On Tue, 5 Jan 2010 14:30:46 +0900
KAMEZAWA Hiroyuki <kamezawa.hiroyu@jp.fujitsu.com> wrote:
> ==
> Above codes are a bit heavy(and buggy). I have some fixes.
> 
Here is my latest one. But I myself think this should be improved more
and don't think this patch is bug-free. I have some concern
s around fork() etc..and still considering how to avoid atomic ops.

I post this just as a reference rather than cut-out from old e-mails.

Here is a comarison before after patch. A test program does following in
multi-thread. (attached)

  while (1) {
	touch memory (with write)
   	pthread_barrier_wait().
   	fork() if I'm the first thread.
     	-> exit() immediately
        wait()
   	pthread_barrier_wait()
  }

And see overheads by perf. This is result on 8core/2socket hosts.
This is highly affected by the number of sockets.

# Samples: 1164449628090
#
# Overhead          Command             Shared Object  Symbol
# ........  ...............  ........................  ......
#
    43.23%  multi-fault-all  [kernel]                  [k] smp_invalidate_interrupt
    16.27%  multi-fault-all  [kernel]                  [k] flush_tlb_others_ipi
    11.55%  multi-fault-all  [kernel]                  [k] _raw_spin_lock_irqsave    <========(*)

■ The data
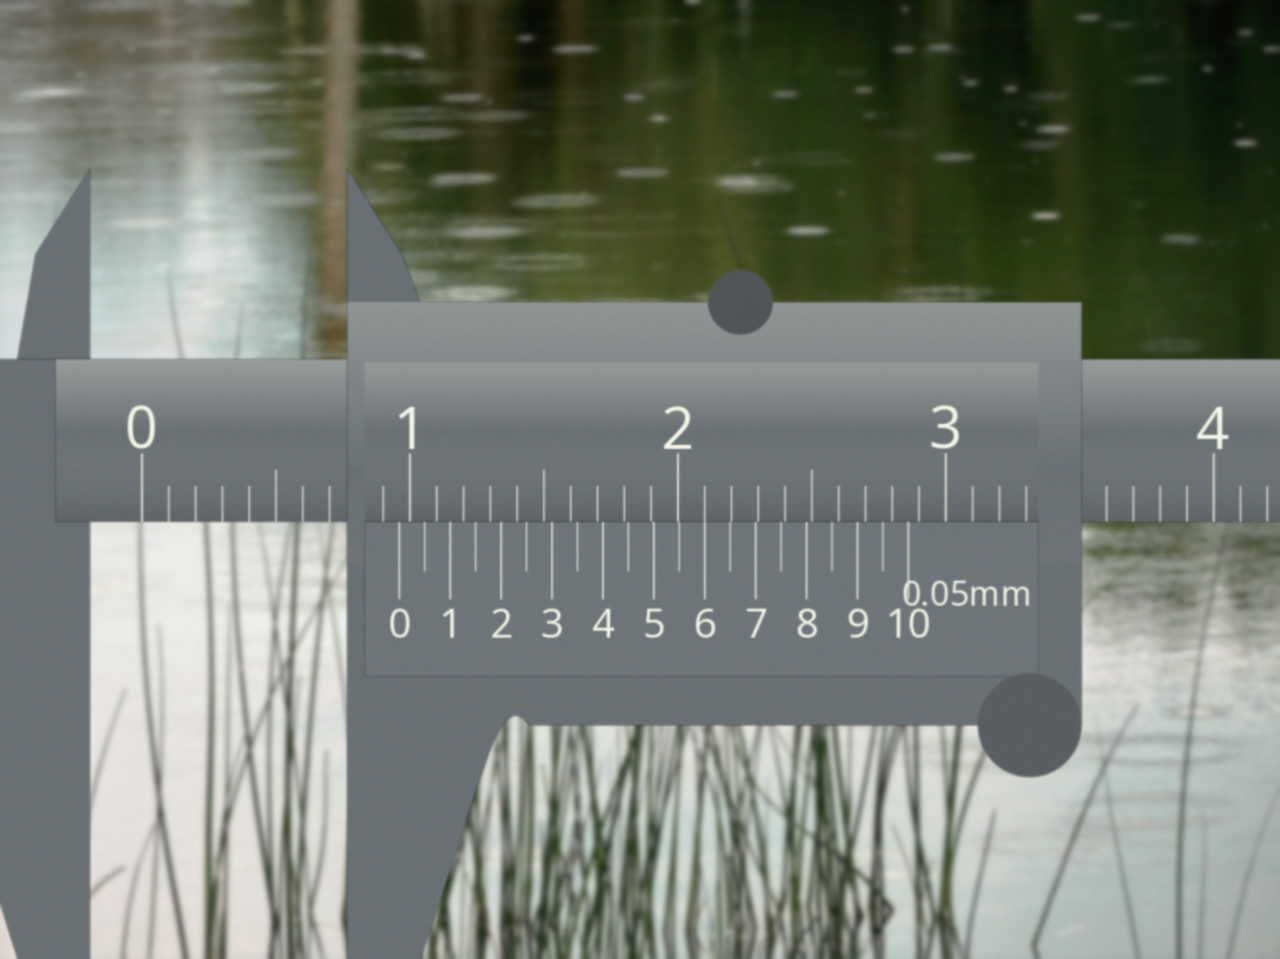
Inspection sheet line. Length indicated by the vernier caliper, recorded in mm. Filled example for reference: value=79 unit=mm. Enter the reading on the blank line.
value=9.6 unit=mm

■ Exercise set
1 - Please return the text of the patch post between "Here is a comarison" and "on 8core/2socket hosts.", inclusive.
2 - According to the patch post, what kind of hosts produced the perf result?

■ Expected outputs
1 -
Here is a comarison before after patch. A test program does following in
multi-thread. (attached)

  while (1) {
	touch memory (with write)
   	pthread_barrier_wait().
   	fork() if I'm the first thread.
     	-> exit() immediately
        wait()
   	pthread_barrier_wait()
  }

And see overheads by perf. This is result on 8core/2socket hosts.

2 - 8core/2socket hosts.